What you will do:
• 1. Summarize the passage on data privacy in two sentences.
• 2. From the passage on data privacy, reproduce the text starting with "No one is too" and going on through "even more prevalent.".

No one is too surprised anymore when another big company makes headlines for a data breach. With the quickly evolving connectivity and growing amount of shared data brought by the Internet of Things, data breaches will most likely become even more prevalent.
Employees access data and share information more than ever before, making data more relevant in all areas of workflow. Businesses use data to decide who to hire, which new technologies to implement, and how to advertise.
Many companies that employ someone to be in control of data privacy still don't have a privacy budget. Often, money is spent on privacy only as reactionary measures to isolated issues. Companies would be better off implementing privacy infrastructure, including clear employee responsibilities, dedicated budgets, proactive training, and attention to privacy at all levels of workflow.
Three Way to Avoid a Data Breach
Data and the IT systems that contain it are multi-disciplinary, designed for and utilized by almost all departments within an enterprise. This means privacy measures need to be deeply rooted within company culture to be effective.

(Collected data)
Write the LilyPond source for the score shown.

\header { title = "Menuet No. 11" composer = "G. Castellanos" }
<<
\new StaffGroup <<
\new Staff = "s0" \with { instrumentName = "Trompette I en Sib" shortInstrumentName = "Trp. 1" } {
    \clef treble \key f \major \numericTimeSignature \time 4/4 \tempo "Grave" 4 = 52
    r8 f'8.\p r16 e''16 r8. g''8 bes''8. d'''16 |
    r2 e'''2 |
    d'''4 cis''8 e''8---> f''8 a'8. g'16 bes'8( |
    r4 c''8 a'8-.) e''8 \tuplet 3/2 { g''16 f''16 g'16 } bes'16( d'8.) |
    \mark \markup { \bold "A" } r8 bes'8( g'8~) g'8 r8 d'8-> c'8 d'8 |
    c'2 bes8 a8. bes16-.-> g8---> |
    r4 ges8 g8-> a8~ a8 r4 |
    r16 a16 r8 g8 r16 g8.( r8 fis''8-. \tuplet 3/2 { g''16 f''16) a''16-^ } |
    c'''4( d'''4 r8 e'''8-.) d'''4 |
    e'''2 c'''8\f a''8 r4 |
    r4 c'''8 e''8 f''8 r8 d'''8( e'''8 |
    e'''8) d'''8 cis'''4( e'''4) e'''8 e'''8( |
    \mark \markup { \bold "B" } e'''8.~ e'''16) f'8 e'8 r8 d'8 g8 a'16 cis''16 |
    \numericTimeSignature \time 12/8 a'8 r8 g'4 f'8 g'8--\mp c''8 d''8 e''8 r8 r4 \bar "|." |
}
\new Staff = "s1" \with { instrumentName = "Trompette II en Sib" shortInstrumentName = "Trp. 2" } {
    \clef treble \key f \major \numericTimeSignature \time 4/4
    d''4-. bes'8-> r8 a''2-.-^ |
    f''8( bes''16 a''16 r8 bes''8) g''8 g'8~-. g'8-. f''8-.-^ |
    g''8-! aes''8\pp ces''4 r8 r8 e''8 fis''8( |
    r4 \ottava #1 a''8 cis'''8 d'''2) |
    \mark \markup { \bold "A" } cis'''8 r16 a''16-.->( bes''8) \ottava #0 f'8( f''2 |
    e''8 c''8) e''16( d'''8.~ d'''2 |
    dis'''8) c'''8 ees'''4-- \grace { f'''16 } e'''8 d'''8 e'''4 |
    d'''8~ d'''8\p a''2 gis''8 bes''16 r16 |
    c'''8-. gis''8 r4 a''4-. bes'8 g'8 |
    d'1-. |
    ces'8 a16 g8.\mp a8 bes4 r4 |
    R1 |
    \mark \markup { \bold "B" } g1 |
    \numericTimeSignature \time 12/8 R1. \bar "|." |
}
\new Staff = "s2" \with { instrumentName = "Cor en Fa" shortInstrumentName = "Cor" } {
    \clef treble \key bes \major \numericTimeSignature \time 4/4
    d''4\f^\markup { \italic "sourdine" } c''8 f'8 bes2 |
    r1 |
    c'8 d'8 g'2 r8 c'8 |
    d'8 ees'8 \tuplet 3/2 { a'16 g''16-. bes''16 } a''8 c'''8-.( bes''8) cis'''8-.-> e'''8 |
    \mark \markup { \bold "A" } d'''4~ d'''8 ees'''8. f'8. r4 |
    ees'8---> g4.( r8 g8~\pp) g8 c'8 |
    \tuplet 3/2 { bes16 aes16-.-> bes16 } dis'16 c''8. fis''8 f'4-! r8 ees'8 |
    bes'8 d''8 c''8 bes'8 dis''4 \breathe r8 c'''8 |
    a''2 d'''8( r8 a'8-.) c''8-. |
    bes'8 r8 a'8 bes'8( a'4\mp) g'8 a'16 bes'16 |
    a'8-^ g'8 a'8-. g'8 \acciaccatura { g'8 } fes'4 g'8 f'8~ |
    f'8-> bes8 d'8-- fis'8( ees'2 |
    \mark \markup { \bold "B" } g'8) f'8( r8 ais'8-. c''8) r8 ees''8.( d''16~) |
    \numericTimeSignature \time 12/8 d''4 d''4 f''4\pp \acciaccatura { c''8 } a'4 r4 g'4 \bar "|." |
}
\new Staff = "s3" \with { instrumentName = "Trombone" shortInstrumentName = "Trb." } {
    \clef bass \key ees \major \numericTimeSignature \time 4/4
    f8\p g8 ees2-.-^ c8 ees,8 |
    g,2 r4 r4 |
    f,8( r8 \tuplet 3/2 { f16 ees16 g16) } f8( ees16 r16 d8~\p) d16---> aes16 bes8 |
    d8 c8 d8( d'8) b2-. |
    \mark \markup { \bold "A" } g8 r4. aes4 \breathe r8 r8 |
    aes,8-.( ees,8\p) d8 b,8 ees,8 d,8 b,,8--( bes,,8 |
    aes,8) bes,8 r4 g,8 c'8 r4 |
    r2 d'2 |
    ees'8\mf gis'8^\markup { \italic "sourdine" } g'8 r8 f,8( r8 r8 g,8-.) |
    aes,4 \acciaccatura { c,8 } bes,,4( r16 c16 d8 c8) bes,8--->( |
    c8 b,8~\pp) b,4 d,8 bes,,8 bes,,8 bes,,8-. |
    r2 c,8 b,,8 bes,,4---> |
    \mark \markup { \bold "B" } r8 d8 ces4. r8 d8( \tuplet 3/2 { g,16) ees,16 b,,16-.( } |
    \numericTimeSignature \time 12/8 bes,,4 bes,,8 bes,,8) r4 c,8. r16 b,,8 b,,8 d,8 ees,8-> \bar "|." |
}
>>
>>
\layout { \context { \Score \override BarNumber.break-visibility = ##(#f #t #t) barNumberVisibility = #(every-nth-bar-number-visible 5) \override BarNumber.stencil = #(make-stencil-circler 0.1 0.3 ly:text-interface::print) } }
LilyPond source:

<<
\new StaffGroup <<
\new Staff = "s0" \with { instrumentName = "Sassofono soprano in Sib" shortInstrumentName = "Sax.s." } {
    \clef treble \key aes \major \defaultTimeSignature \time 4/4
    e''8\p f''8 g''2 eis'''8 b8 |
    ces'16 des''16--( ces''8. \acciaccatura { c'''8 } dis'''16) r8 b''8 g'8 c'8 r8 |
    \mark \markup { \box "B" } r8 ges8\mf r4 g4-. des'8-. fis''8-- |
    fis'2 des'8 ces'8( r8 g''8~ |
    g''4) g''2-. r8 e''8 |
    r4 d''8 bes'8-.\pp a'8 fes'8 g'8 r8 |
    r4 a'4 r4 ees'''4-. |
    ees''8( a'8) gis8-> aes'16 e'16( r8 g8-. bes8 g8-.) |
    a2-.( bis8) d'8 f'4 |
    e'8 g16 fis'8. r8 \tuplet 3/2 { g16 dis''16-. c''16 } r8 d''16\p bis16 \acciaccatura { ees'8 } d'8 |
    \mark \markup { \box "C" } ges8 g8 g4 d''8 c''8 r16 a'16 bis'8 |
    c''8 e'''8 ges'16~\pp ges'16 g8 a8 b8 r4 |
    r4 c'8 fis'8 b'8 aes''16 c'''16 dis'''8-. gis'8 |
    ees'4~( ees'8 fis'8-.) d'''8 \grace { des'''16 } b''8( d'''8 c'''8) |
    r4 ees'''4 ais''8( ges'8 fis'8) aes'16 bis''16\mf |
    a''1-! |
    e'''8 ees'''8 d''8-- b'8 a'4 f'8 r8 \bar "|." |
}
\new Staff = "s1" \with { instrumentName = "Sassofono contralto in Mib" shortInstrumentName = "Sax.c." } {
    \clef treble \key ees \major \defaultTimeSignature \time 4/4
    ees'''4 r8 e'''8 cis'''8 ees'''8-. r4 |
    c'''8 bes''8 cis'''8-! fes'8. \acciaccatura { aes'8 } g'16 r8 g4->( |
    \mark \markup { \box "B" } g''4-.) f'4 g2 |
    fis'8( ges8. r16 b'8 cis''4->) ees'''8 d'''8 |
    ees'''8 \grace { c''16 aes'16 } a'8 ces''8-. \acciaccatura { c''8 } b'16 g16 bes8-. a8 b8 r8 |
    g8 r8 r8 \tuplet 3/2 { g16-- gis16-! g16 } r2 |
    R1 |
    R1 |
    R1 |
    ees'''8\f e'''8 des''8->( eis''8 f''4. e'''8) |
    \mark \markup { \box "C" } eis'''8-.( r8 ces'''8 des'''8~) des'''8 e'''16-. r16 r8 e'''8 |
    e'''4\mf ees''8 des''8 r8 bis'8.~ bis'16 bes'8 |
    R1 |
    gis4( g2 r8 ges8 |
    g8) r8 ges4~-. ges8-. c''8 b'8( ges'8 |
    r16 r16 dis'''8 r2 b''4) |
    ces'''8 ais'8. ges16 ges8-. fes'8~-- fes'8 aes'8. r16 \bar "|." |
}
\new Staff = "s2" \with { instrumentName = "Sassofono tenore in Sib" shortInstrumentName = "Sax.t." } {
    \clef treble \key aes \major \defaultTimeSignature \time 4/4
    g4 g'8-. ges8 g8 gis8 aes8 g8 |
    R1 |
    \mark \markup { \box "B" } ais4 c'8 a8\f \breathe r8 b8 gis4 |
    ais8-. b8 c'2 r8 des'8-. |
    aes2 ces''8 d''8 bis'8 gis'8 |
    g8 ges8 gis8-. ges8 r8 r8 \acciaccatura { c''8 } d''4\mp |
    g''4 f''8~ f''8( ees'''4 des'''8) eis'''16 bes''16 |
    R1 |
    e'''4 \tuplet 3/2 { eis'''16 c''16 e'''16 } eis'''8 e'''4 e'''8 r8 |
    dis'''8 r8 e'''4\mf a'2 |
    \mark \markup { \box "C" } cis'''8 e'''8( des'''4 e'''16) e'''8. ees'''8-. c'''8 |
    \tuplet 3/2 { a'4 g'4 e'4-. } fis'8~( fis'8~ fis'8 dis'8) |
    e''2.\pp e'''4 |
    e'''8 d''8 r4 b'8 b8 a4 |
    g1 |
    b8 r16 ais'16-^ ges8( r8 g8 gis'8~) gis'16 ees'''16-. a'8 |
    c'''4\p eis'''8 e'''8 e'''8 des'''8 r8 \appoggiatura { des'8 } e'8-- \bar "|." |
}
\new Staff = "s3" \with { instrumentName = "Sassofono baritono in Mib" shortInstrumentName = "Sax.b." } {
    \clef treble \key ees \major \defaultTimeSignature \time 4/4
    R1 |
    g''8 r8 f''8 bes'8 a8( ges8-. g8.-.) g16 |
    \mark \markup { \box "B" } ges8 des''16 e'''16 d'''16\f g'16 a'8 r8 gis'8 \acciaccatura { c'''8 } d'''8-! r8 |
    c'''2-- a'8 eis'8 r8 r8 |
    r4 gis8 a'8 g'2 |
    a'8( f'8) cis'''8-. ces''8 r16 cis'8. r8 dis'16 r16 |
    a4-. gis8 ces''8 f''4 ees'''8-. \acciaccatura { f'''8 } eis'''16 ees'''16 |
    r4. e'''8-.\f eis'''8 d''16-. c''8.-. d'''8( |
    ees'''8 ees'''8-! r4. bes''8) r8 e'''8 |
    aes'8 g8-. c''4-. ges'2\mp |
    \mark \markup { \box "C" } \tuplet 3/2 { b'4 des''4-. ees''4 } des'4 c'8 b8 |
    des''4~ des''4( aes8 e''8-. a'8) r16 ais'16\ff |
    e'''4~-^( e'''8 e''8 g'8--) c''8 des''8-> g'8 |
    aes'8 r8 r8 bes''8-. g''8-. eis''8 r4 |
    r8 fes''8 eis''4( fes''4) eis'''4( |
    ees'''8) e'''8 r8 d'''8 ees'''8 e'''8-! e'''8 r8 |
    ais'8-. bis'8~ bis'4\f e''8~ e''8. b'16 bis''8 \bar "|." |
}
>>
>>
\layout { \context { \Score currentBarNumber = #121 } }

Answers in order:
• 1. Data breaches no longer surprise anyone and will likely grow more common as the Internet of Things expands connectivity and shared data, while businesses depend on data for hiring, technology, and advertising decisions. Many companies spend on privacy only in reaction to isolated issues and would do better with privacy infrastructure rooted deeply in company culture.

• 2.
No one is too surprised anymore when another big company makes headlines for a data breach. With the quickly evolving connectivity and growing amount of shared data brought by the Internet of Things, data breaches will most likely become even more prevalent.